There's no sense of urgency by passengers boarding - most of the time, and also the crew sometimes too. Tickets being scanned on the platform is the BIGGEST sticking point. Single level or high level, the amount of time has certainly gotten longer, overall, in recent times to load and unload passengers.
  by Mackensen
 
daybeers wrote: Sun Jun 09, 2024 9:27 pm How do the stops take 2-3 minutes? Level boarding helps a lot, but I'm used to more like 15-60 seconds.
With Midwestern corridor trains using Horizon stock you have three issues:
  • No level boarding, so passengers are carrying luggage up and down steps
  • No automatic doors
  • Boarding restricted to where a crew member is present (a function of the first two)
I used to be a fairly regular traveler on the Wolverine and those three factors always dictated a boarding measured in minutes.

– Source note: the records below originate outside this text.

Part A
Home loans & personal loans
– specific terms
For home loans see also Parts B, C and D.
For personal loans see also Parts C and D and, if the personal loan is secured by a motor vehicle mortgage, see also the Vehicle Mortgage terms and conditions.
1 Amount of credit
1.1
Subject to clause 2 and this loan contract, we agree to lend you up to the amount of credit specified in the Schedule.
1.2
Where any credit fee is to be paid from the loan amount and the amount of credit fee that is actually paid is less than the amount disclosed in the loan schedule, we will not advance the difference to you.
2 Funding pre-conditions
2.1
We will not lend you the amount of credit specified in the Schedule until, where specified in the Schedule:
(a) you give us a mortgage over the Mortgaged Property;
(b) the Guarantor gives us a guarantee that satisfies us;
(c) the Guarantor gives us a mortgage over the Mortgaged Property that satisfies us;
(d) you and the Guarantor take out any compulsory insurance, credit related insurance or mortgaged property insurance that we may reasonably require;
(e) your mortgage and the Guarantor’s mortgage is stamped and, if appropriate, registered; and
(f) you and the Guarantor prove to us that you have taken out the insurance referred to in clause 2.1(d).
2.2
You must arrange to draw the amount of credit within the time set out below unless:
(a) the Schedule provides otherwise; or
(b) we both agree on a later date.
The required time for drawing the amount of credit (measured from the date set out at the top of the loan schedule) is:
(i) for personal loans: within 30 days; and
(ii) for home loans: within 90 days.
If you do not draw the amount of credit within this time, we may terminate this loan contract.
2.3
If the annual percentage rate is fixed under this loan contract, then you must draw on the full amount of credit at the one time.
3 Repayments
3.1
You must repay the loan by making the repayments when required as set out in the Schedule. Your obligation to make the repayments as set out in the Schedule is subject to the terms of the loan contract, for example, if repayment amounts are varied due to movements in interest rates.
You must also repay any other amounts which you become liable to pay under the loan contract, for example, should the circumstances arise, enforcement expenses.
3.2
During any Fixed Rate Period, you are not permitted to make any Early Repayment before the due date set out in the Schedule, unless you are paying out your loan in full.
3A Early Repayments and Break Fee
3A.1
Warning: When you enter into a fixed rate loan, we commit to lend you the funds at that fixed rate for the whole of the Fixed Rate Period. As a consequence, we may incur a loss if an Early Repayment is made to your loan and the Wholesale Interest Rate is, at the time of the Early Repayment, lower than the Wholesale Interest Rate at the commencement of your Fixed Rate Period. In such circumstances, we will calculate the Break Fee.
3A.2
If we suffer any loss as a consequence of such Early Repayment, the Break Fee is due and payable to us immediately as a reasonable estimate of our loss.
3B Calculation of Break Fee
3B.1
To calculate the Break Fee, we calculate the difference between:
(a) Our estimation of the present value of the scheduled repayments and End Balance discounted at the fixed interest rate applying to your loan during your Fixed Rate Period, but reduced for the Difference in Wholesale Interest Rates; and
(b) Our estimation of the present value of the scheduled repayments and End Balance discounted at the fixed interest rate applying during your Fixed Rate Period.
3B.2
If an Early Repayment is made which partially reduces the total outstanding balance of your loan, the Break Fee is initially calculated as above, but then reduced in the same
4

Amtrak could eliminate a lot of headaches for itself by going over to proof-of-payment, but that wouldn't address those three issues.
  by charlesriverbranch
 
On the Downeaster, which has been running with Amfleet I coaches (but is being converted to Horizons), you still can't board or detrain anywhere but in Boston or Brunswick from more than one door. The other stops only have "mini" high level platforms. I gather the Borealis stations don't even have those.
  by RandallW
 
Amtrak is really wanting to do pre-ticketing where they don't control access to the platform b/c otherwise homeless and/or addicts use the trains as conveniences and its way easier for the crew to prevent them boarding than to get them ejected at the next station.

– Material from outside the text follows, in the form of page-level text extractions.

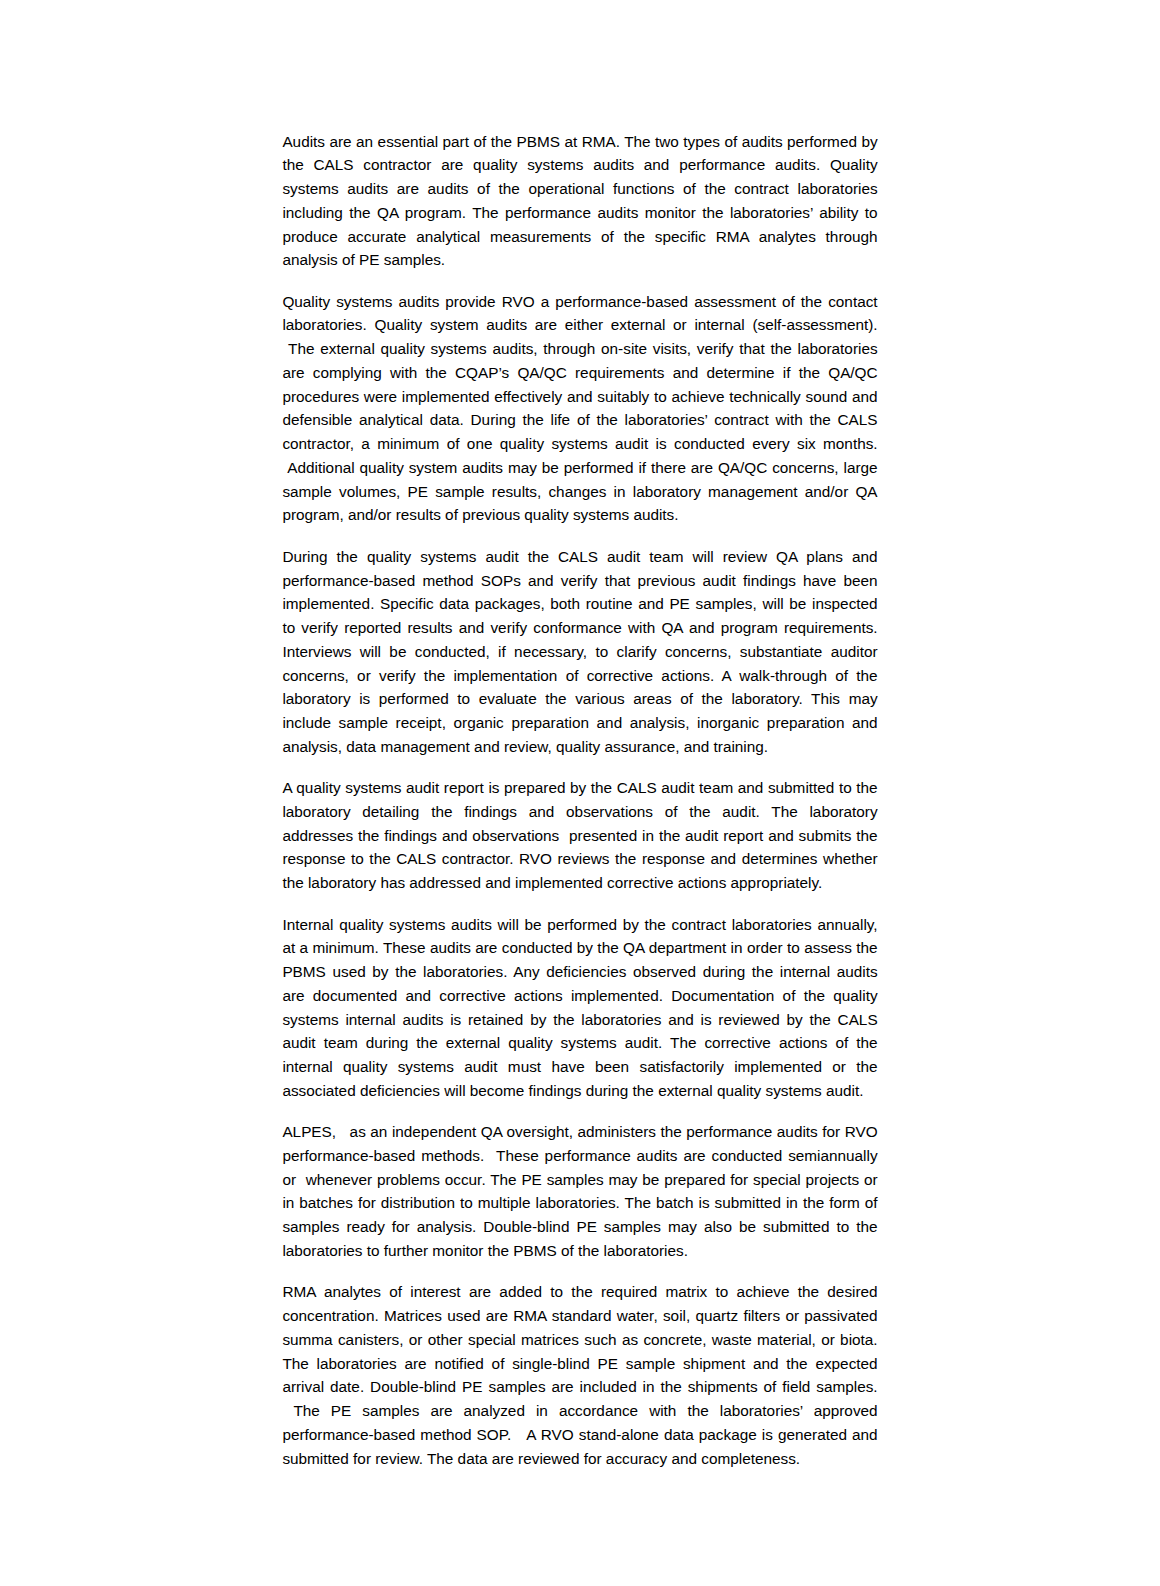Audits are an essential part of the PBMS at RMA. The two types of audits performed by the CALS contractor are quality systems audits and performance audits. Quality systems audits are audits of the operational functions of the contract laboratories including the QA program. The performance audits monitor the laboratories’ ability to produce accurate analytical measurements of the specific RMA analytes through analysis of PE samples.
Quality systems audits provide RVO a performance-based assessment of the contact laboratories. Quality system audits are either external or internal (self-assessment). The external quality systems audits, through on-site visits, verify that the laboratories are complying with the CQAP’s QA/QC requirements and determine if the QA/QC procedures were implemented effectively and suitably to achieve technically sound and defensible analytical data. During the life of the laboratories’ contract with the CALS contractor, a minimum of one quality systems audit is conducted every six months. Additional quality system audits may be performed if there are QA/QC concerns, large sample volumes, PE sample results, changes in laboratory management and/or QA program, and/or results of previous quality systems audits.
During the quality systems audit the CALS audit team will review QA plans and performance-based method SOPs and verify that previous audit findings have been implemented. Specific data packages, both routine and PE samples, will be inspected to verify reported results and verify conformance with QA and program requirements. Interviews will be conducted, if necessary, to clarify concerns, substantiate auditor concerns, or verify the implementation of corrective actions. A walk-through of the laboratory is performed to evaluate the various areas of the laboratory. This may include sample receipt, organic preparation and analysis, inorganic preparation and analysis, data management and review, quality assurance, and training.
A quality systems audit report is prepared by the CALS audit team and submitted to the laboratory detailing the findings and observations of the audit. The laboratory addresses the findings and observations presented in the audit report and submits the response to the CALS contractor. RVO reviews the response and determines whether the laboratory has addressed and implemented corrective actions appropriately.
Internal quality systems audits will be performed by the contract laboratories annually, at a minimum. These audits are conducted by the QA department in order to assess the PBMS used by the laboratories. Any deficiencies observed during the internal audits are documented and corrective actions implemented. Documentation of the quality systems internal audits is retained by the laboratories and is reviewed by the CALS audit team during the external quality systems audit. The corrective actions of the internal quality systems audit must have been satisfactorily implemented or the associated deficiencies will become findings during the external quality systems audit.
ALPES, as an independent QA oversight, administers the performance audits for RVO performance-based methods. These performance audits are conducted semiannually or whenever problems occur. The PE samples may be prepared for special projects or in batches for distribution to multiple laboratories. The batch is submitted in the form of samples ready for analysis. Double-blind PE samples may also be submitted to the laboratories to further monitor the PBMS of the laboratories.
RMA analytes of interest are added to the required matrix to achieve the desired concentration. Matrices used are RMA standard water, soil, quartz filters or passivated summa canisters, or other special matrices such as concrete, waste material, or biota. The laboratories are notified of single-blind PE sample shipment and the expected arrival date. Double-blind PE samples are included in the shipments of field samples. The PE samples are analyzed in accordance with the laboratories’ approved performance-based method SOP. A RVO stand-alone data package is generated and submitted for review. The data are reviewed for accuracy and completeness.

Last edited by RandallW on Fri Jun 14, 2024 6:23 pm, edited 1 time in total.
  by STrRedWolf
 
RandallW wrote: Fri Jun 14, 2024 4:53 am Amtrak is really wanting to do pre-ticketing where they don't control access to the platform b/c otherwise homeless and/or addicts use the trains as conveniences and its way easier for the crew to prevent them boarding than to get the ejected at the next station.

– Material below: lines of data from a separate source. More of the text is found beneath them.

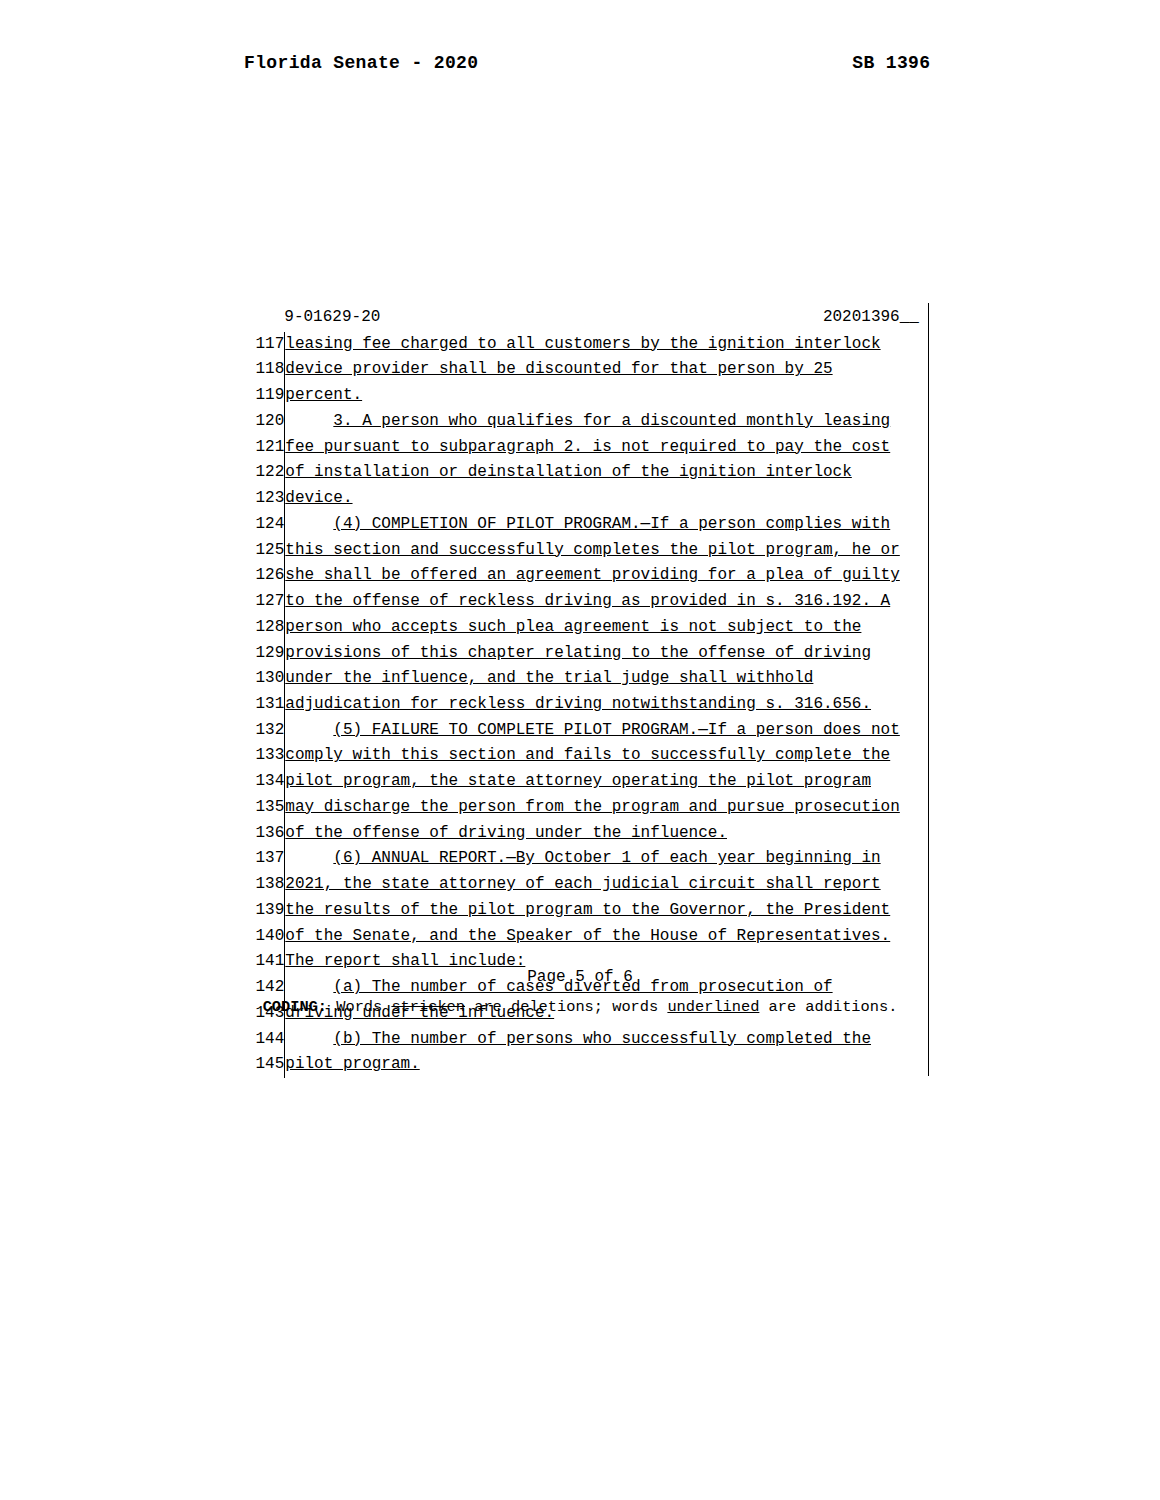Florida Senate - 2020
SB 1396
9-01629-20
20201396__
| 117 | leasing fee charged to all customers by the ignition interlock |
| 118 | device provider shall be discounted for that person by 25 |
| 119 | percent. |
| 120 | 3. A person who qualifies for a discounted monthly leasing |
| 121 | fee pursuant to subparagraph 2. is not required to pay the cost |
| 122 | of installation or deinstallation of the ignition interlock |
| 123 | device. |
| 124 | (4) COMPLETION OF PILOT PROGRAM.—If a person complies with |
| 125 | this section and successfully completes the pilot program, he or |
| 126 | she shall be offered an agreement providing for a plea of guilty |
| 127 | to the offense of reckless driving as provided in s. 316.192. A |
| 128 | person who accepts such plea agreement is not subject to the |
| 129 | provisions of this chapter relating to the offense of driving |
| 130 | under the influence, and the trial judge shall withhold |
| 131 | adjudication for reckless driving notwithstanding s. 316.656. |
| 132 | (5) FAILURE TO COMPLETE PILOT PROGRAM.—If a person does not |
| 133 | comply with this section and fails to successfully complete the |
| 134 | pilot program, the state attorney operating the pilot program |
| 135 | may discharge the person from the program and pursue prosecution |
| 136 | of the offense of driving under the influence. |
| 137 | (6) ANNUAL REPORT.—By October 1 of each year beginning in |
| 138 | 2021, the state attorney of each judicial circuit shall report |
| 139 | the results of the pilot program to the Governor, the President |
| 140 | of the Senate, and the Speaker of the House of Representatives. |
| 141 | The report shall include: |
| 142 | (a) The number of cases diverted from prosecution of |
| 143 | driving under the influence. |
| 144 | (b) The number of persons who successfully completed the |
| 145 | pilot program. |
Page 5 of 6
CODING: Words stricken are deletions; words underlined are additions.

Easier to reject them early than have to call police to eject them later. Saves on delay time as well.
  by eolesen
 

daybeers wrote: Completely unnecessary and inconvenient. Juggling luggage, possibly toddlers, and they make you whip out your ticket?!
And yet, millions do this daily at airports and intercity bus terminals worldwide...

Sent from my SM-S911U using Tapatalk

  by Gilbert B Norman
 
Mr. Olesen, likely before your time as well as anyone else's other than mine around here, tickets were lifted in flight by the "Stews" as you were getting used to the four P&W's decibel level.

Ah, for the days as depicted in the "first of 'em" ('68) Airport flicks, where appropriately attired people went about uncrowded airports with nary a thought of TSA. Nevermind that the "bad boy" (inspired by real life) in that flick was the vanguard to that noted agency's formation.